Lee Child has already talked about the main inspirations behind Jack Reacher, telling the colleague author Stephen King during a discussion event that he created the character as a modern version of the mysterious foreigner archetypal that manifested itself through history, as the child explained, the “Robin Hood” stuffs “at” the ancient Scandinavian myths and the “Anglo-Saxon myths”. In the opinion of the child, the fan is a modern version of a religious figure; A savior with an almost supernatural quality that appears when you most need him and has a commitment as delighted to act in a morally honest way that he transcends the human capacity of good. Child also spoke of wanting to combine the physicity of Goliath with David’s morality, and cited his own feelings of vulnerability as a jumper for the imposing physics of reachder.
This covers the fundamental principles of the character: a great brute of a man with a heart of gold and the ability to send almost any challenger (although Paulie d’Olivier Richters, who has somehow made Alan Ritchson Petit, certainly gave him a race for his money in season 3 of “Reacher”). But there is more to Jack Reacher than these basic principles, the child saying to the New York Times that his former character of Military police also came out of a desire to repel what he considered as a tired trope. “The detective was an alcoholic,” said the author, “what was great the first time, a real problem, a real characterization. But the next guy is a divorced alcoholic. Then a divorced alcoholic which the teenager hates him. Then a divorced alcoholic whose teenage girl hates him, and he accidentally shot a child in the dark, so he must live in a cabin For the rest of his life. ” In response, Child decided to make a character who was “much more an old -fashioned guy”, with the writer adding: “I wanted to get rid of misery because, in the end, nobody likes miserable people.”

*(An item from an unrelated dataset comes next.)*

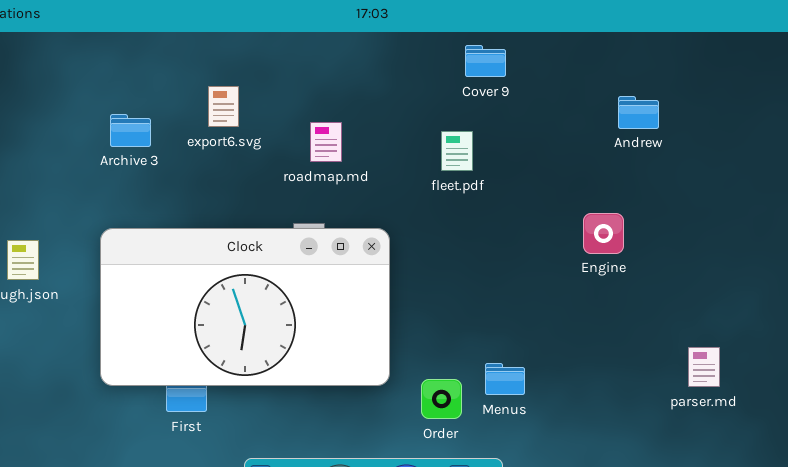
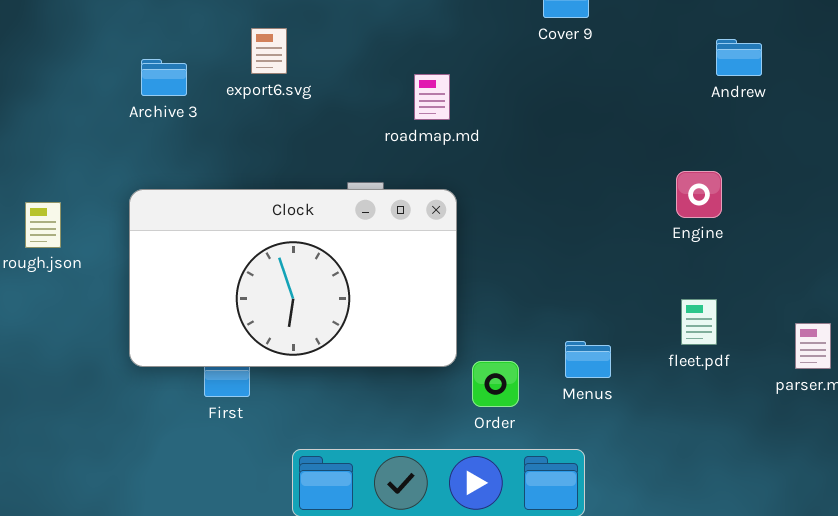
roadmap.md: [310,122,342,162] -> [414,74,450,120], moved
fleet.pdf: [441,131,473,171] -> [681,299,717,345], moved
Order: [421,379,462,419] -> [472,361,519,407], moved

Jack Reacher is an anti-anti-hero
The anti-hero archetype to which the child refers is certainly omnipresent in the action and the genres of crime. The graying and reluctant “I no longer do this kind of” action hero which is taken from self-imposed exile has been used in everything, “rambo” films in the James Bond Run by Daniel Craig. In fact, in “Skyfall” and “No Time to Die”, 007 is exactly the kind of former Badass Lee child in Badass, Badass, before he was brought back into the fray. Even the films “extraction” of Netflix exploited this trope, with Tyler Rake of Chris Hemsworth literally withdrawing from Mercenary Work in “Extraction 2” and kidnapping in a remote cabin where he spends his days haunted by memories of his past life and watching videos of his deceased wife and his rider son on a beach.
In this sense, you cannot say that the child is wrong in his characterization of the action and crime stories. This kind of thing is everywhere. But it is interesting to see how Jack Reacher can easily fall into this same archetype of haunted hero, as evidenced by season 3 of “Reacher”, which recently broke a video visualization record. During this season, which is based on the best book by Jack Reacher, “persuade”, the hero of Alan Ritchson is tortured by his memories of an old sub-laume of the captured army and killed by a soldier thug. In history, it often faces disturbed anti-hero characterization, which shows that the creation of the child is not entirely inflexible with regard to all the anti-anti-hero. However, there is no doubt that he is also a relatively without care guy who spends his days wandering in the United States and awaiting what comes rather than wallowing in his past. Given the excessive success of books and the streaming series, this approach seems to have worked fairly well.